Metro, News

TEDxProvidence brings R.I. stories to public

Event moves to expansive, ornate Veterans Memorial for sixth iteration in Providence

By
Contributing Writer
Sunday, October 1, 2017

TEDx Providence featured video programming alongside its signature speeches that evoked themes of perserverance and optimism.

Following the theme of “Past, Present and Future,” 16 of Rhode Island’s leaders and innovators shared their stories at the TEDxProvidence event, held at the Veterans Memorial Auditorium Saturday, Sept. 30. The event has been held at Rhode Island School of Design’s Metcalf Auditorium in past years, but, this year, TEDxProvidence made the move to the Veterans Memorial, an ornate venue with expansive seating.

TEDx is an offshoot of TED, a media organization dedicated to “spreading ideas” through short and meaningful lectures. TEDx has the same mission as TED but is independently organized. This is TEDxProvidence’s sixth year in action.
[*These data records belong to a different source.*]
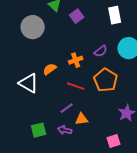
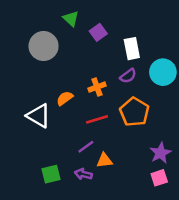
white rectangle: (115, 15) -> (132, 49), moved
red line: (76, 86) -> (97, 119), turned -36
pink square: (114, 141) -> (159, 178), moved

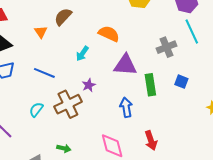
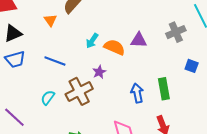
orange semicircle: (109, 34) -> (114, 47), moved
purple triangle: (125, 65) -> (139, 40), moved, size x0.7
green rectangle: (150, 85) -> (164, 89), moved

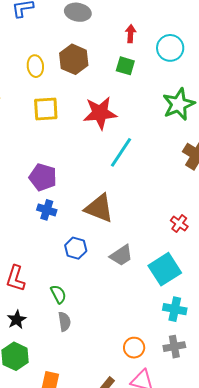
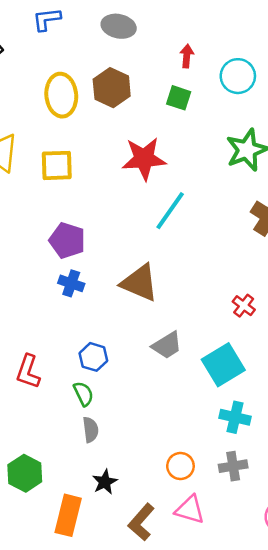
yellow ellipse: (35, 66) -> (61, 95), size x1.5
yellow square: (46, 109) -> (57, 165), moved
blue hexagon: (76, 248) -> (93, 357), moved
black star: (17, 320) -> (105, 482), moved

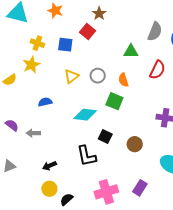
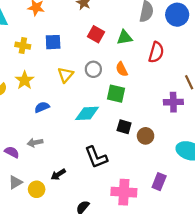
red square: (88, 32) -> (96, 34), moved
yellow star: (31, 65) -> (25, 80), moved
purple semicircle: (12, 125) -> (12, 152), moved
black square: (105, 137) -> (124, 127), moved
yellow circle: (49, 189) -> (37, 189), moved
pink cross: (106, 192) -> (124, 192), turned 30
Other than the company’s signature speeches, the event included videos from TED’s website and performances from the Eastern Medicine Singers, Call Security and Case Closed!, which are all Rhode Island-based music and dance groups. The conference was segmented into three sessions and ran from 9 a.m. to 5 p.m.
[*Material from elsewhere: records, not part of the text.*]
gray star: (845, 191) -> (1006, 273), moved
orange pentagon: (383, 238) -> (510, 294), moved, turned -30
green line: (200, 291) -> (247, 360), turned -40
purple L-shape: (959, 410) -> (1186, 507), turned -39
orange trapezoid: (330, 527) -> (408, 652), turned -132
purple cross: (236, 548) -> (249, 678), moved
Attendees were enthusiastic to learn from the speakers’ life stories. “This is really an amazing opportunity to be exposed to new learning opportunities and to have this dialogue that doesn’t necessarily exist outside of here yet, unfortunately,” said Steven Smith, an audience member who became interested in TED talks three years ago.

The success of TEDxProvidence is in part due to its diverse lineup of speakers. In a single session, attendees listened to Paul Salem ’85, who narrowly avoided death on Pan Am Flight 103; Shawndell Burney-Speaks, a former intervention specialist for the Providence school system; Cheryl Snead, founder of Banneker Industries and Dr. Raymond Mis, a legally blind, board certified gastroenterologist. In each talk, speakers honed in on the importance of persistence, optimism and understanding.

“Believing that you’re lucky is the most important thing you can have in life,” Salem said. Salem’s father told him that “he was born under a lucky star,” and this idea eventually came to define Salem’s outlook in life. This mindset not only made him take more chances but also allowed him to persist through periods of temporary failure — like when he applied and was rejected from “a thousand jobs.” He is now the co-founder and senior managing director of Providence Equity Partners.

This theme of perseverance came up in other talks. “If there’s an obstacle or challenge, I know there’s a way over it, under it and through it,” Snead said, the first African-American female to graduate with a degree in mechanical engineering from the University of Massachusetts, Amherst.

Talks also delved into personal stories and desires for change within Providence. “My dream is to attend more graduation ceremonies, weddings and award ceremonies — not funerals and jailhouse visits of the young,” Burney-Speaks said, whose son was murdered in a fatal shooting in Providence earlier this year. Children in Providence need stronger support networks — kids can only thrive when they have positive role models in their lives to mentor them, she said, adding that investing in education would be one of the first steps toward achieving this in Providence.

Attendees were enthused by the talks they went to throughout the day.

“The performer that I really liked was Christopher Johnson,” said Florence “FloJo” Badejo, a doctoral candidate in pharmacy at the University of Rhode Island. “His spoken word pieces were very inspiring. He had the whole crowd going. You couldn’t sit in that room and not be enthralled by what he had to say and how he had to say it.”

“I was just over the moon,” said Darien Strassfield, another student at URI.

From the thunderous applause and bustling conversation at the end of the event, there seemed to be inspiration for everyone at TEDxProvidence.